Mindestens 40 Tunnel-Tote

■ Vier Tage nach der Katastrophe war gestern die Brandstelle abgekühlt. Vor einem Jahr hatte die Feuerwehr vor Sicherheitsproblemen im Tunnel gewarnt. Die Staatsanwaltschaft ermittelt

Grenoble (AFP/dpa) – In den Flammen im Tunnel unter dem Montblanc sind nach einer immer noch vorläufigen Bilanz mindestens 40 Menschen ums Leben gekommen. Der Feuerwehr gelang es erst gestern – vier Tage nach Ausbruch des Brandes – die Unglücksstelle auf erträgliche Temperaturen abzukühlen. Unter der 30 Zentimeter hohen Trümmerdecke werden noch weitere Opfer vermutet. Die Identifizierung der menschlichen Überreste wird wahrscheinlich Monate in Anspruch nehmen: In der tagelangen Gluthitze sind die meisten fast völlig verkohlt. Unterdessen mehrten sich die Hinweise, daß das Sicherheitskonzept für den 1965 fertiggestellten Tunnel zwischen Frankreich und Italien veraltet war. Nach Zeitungsberichten gab es zudem in den ersten Stunden der Brandbekämpfung Pannen.
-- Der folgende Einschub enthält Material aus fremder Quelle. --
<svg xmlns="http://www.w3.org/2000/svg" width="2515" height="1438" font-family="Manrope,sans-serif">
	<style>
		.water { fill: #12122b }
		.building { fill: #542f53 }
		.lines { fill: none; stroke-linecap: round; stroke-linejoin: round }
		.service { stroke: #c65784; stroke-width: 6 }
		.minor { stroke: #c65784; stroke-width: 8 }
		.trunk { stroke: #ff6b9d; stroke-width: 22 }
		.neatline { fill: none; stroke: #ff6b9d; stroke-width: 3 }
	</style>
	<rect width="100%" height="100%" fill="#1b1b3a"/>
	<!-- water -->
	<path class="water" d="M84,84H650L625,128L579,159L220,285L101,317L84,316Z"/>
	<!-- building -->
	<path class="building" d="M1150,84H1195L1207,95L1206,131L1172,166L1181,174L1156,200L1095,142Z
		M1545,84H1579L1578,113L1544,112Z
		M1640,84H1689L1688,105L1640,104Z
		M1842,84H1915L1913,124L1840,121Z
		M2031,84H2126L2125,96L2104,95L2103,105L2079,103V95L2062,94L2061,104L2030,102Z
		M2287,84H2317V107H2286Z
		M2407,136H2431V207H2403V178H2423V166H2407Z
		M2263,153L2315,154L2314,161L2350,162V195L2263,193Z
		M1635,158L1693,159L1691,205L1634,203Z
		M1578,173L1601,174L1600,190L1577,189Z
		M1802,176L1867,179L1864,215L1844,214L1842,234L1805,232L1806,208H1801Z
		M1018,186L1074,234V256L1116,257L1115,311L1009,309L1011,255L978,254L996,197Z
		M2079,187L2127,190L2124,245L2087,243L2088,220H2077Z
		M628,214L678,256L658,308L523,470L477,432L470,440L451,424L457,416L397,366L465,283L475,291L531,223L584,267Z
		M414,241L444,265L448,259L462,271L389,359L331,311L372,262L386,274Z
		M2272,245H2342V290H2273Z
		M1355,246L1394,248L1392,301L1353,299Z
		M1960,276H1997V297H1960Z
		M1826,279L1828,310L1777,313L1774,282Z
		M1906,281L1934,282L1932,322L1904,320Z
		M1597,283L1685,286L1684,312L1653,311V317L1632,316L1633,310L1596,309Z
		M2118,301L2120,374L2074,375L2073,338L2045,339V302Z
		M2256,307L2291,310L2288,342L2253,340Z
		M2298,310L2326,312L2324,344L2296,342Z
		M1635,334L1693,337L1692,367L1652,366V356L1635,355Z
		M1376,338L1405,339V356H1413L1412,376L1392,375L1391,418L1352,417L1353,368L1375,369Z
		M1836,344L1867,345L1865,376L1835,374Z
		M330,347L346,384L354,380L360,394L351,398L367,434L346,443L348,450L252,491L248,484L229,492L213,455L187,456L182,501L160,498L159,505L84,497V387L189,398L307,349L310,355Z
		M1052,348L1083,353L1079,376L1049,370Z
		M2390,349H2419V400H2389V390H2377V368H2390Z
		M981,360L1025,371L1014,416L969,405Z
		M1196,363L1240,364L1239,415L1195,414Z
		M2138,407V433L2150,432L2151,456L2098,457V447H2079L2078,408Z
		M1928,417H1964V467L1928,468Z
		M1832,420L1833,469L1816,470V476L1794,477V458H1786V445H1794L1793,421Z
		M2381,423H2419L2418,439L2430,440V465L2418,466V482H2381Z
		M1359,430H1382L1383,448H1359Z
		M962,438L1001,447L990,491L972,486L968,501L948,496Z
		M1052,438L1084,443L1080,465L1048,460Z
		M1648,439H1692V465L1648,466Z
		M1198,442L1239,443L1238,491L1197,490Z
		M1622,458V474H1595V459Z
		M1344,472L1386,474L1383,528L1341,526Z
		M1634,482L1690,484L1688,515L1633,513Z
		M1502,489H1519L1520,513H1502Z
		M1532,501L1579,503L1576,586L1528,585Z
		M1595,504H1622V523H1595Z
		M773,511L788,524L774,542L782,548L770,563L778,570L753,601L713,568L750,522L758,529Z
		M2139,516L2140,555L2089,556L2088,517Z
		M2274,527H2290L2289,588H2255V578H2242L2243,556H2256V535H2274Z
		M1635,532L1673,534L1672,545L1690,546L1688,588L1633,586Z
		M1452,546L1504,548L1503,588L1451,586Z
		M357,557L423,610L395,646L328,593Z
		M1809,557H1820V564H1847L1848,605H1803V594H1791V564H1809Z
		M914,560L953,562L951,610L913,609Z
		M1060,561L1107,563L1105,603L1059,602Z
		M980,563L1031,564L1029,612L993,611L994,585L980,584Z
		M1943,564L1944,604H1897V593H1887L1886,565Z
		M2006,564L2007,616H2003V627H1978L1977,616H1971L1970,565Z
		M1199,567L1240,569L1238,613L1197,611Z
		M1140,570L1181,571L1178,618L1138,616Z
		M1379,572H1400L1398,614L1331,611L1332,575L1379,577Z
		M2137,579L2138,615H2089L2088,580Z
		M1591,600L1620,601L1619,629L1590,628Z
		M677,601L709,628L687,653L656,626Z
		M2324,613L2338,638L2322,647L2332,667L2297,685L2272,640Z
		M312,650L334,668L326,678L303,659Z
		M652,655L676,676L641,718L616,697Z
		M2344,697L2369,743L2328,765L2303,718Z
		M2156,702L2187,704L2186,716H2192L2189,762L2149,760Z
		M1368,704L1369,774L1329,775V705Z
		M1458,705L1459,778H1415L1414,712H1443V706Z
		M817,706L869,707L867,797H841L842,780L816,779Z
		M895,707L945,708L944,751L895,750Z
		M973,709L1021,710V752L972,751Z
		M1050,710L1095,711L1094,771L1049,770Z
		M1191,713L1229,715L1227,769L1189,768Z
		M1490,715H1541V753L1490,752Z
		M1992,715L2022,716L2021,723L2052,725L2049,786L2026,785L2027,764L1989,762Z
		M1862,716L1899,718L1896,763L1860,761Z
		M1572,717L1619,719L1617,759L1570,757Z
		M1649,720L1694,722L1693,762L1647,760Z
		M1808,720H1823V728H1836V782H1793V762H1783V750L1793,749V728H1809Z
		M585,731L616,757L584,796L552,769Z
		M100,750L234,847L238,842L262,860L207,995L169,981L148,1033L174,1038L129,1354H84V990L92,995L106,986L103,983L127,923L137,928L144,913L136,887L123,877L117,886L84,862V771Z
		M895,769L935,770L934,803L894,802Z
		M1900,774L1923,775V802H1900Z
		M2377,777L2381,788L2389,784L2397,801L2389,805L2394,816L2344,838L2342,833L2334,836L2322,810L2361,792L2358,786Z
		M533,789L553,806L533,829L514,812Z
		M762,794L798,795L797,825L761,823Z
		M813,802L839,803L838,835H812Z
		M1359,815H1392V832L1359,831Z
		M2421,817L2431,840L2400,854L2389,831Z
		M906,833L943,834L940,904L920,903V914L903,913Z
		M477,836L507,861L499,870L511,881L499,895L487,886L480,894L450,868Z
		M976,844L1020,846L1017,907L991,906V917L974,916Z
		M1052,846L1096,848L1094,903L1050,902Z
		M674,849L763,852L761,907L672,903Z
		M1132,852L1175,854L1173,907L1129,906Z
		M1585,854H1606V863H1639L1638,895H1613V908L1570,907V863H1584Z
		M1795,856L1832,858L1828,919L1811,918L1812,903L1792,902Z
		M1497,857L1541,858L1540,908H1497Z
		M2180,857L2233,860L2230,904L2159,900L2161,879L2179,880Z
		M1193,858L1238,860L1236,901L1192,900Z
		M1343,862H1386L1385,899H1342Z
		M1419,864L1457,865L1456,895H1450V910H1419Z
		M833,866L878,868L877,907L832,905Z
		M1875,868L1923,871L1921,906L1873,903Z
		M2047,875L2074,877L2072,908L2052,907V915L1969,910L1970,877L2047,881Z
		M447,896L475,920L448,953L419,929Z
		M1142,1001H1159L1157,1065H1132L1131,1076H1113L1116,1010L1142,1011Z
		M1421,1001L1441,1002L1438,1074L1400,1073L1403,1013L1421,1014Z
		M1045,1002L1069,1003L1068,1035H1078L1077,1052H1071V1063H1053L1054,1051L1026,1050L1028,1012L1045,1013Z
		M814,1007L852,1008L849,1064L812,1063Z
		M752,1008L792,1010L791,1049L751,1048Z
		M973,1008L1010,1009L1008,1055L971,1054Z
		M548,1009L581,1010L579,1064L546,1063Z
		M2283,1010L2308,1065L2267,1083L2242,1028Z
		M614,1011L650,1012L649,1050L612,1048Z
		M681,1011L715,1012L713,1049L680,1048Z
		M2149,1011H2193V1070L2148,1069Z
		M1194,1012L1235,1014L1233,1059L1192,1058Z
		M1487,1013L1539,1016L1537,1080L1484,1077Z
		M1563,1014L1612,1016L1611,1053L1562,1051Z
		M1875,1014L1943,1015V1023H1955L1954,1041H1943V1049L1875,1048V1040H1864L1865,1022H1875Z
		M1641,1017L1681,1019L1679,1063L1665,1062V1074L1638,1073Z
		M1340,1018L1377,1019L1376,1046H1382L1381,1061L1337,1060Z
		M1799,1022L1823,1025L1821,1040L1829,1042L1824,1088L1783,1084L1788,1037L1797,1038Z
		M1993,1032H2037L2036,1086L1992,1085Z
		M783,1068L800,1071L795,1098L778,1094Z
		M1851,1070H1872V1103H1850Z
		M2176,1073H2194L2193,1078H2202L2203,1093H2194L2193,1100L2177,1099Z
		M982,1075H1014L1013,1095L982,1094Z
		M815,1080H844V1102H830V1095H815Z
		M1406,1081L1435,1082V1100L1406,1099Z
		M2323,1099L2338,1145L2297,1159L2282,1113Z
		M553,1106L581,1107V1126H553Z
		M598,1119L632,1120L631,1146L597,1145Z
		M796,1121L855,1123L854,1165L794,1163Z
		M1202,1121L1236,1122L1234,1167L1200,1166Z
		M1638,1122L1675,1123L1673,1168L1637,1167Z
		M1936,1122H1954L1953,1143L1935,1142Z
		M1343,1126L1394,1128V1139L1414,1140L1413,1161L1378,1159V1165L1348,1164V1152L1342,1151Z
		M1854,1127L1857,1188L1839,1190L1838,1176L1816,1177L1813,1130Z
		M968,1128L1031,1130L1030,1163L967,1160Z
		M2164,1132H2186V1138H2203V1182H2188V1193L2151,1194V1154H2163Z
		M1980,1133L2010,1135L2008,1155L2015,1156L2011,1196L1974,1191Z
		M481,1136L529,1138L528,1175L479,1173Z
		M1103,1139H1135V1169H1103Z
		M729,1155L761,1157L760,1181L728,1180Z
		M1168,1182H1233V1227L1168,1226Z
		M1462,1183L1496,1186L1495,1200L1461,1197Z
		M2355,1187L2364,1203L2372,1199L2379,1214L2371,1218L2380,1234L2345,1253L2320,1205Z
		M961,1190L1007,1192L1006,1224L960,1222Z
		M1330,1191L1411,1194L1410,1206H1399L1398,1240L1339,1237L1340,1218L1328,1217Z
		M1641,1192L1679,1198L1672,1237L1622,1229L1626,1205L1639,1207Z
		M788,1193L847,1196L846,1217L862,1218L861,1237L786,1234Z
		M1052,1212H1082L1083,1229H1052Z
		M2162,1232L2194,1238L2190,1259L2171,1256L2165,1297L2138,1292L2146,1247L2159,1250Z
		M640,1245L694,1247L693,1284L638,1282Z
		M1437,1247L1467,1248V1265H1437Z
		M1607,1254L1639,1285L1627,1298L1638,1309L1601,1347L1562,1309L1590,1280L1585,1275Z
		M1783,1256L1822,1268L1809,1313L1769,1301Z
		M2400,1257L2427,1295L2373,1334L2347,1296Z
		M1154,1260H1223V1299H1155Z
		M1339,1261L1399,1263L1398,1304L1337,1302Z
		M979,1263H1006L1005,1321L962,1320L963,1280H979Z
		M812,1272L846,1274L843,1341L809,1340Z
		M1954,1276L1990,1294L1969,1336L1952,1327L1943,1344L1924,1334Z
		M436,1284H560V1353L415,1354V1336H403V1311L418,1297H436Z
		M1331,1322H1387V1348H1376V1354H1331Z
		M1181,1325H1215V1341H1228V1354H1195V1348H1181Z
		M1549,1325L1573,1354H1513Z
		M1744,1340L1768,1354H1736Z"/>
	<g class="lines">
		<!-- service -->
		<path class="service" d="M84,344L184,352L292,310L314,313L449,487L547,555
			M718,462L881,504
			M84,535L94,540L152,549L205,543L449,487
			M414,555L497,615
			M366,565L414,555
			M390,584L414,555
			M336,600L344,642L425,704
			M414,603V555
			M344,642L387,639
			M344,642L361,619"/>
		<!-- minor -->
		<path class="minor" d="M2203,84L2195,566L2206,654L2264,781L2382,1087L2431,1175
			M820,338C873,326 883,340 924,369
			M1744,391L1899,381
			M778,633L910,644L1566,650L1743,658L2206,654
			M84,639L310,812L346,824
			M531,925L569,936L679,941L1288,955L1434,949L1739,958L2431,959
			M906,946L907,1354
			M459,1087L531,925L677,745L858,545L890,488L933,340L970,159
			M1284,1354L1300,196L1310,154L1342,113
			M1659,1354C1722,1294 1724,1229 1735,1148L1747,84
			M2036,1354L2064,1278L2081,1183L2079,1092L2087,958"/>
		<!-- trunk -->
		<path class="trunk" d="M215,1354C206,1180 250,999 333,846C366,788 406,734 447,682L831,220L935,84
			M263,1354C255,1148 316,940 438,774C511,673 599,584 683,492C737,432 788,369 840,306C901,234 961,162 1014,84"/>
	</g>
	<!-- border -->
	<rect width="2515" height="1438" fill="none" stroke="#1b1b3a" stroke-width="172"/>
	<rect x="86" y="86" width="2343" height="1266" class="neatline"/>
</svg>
Im Auftrag der Staatsanwaltschaft, die wegen fahrlässiger Tötung gegen Unbekannt ermittelt, wurde ein Videofilm in dem 11,6 Kilometer langen Tunnel gedreht. Frankreichs Innenminister Jean- Pierre Chèvenement sprach von „entsetzlichen Bildern“.

Bis gestern konnten nur fünf Tote identifiziert werden. Darunter auch ein italienischer Motorradfahrer, der immer wieder in den brennenden Tunnel zurückkehrte und zehn Menschen rettete, bevor er selbst den Flammen zum Opfer fiel. Zu den Überlebenden gehört der belgische Lkw-Fahrer, auf dessen Lastwagen am Mittwoch vormittag das Feuer ausgebrochen war. Der 57jährige berichtete, daß Öl auf das heiße Auspuffrohr getropft sei. „Plötzlich hat es eine Explosion gegeben. Innerhalb von 30 Sekunden war es die Hölle.“

Der Belgier wurde von einem anderen Auto aufgenommen und konnte sich in Sicherheit bringen. Die Insassen von mindestens 34 Lastwagen und Pkw steckten jedoch in einer tödlichen Falle.

Unterdessen geriet die Tunnelgesellschaft ATMB (Autoroute et Tunnel du Montblanc) in die Kritik. Experten bemängeln insbesondere, daß das Belüftungssystem des Montblanc-Tunnels auf dem Stand der 60er Jahre sei und ein Fluchtkorridor fehlt. Die regionale Brandschutzkommission SDIS wies nach eigenen Angaben in jüngster Zeit mehrfach auf Mängel im Sicherheitssystem und unzureichende Notfallpläne hin.

Zeitungen berichteten von Pannen. So sollen noch Autos in den Tunnel hineingelassen worden sein, als das Feuer bereits gemeldet war. Laut einem Sonntagsblatt, sollen zwei Notrufsäulen nicht funktioniert haben. Und der bei Rettungsarbeiten umgekommene Feuerwehrmann Georges Tosello soll kein Sauerstoffgerät dabei gehabt haben, da nicht genügend davon vorrätig waren.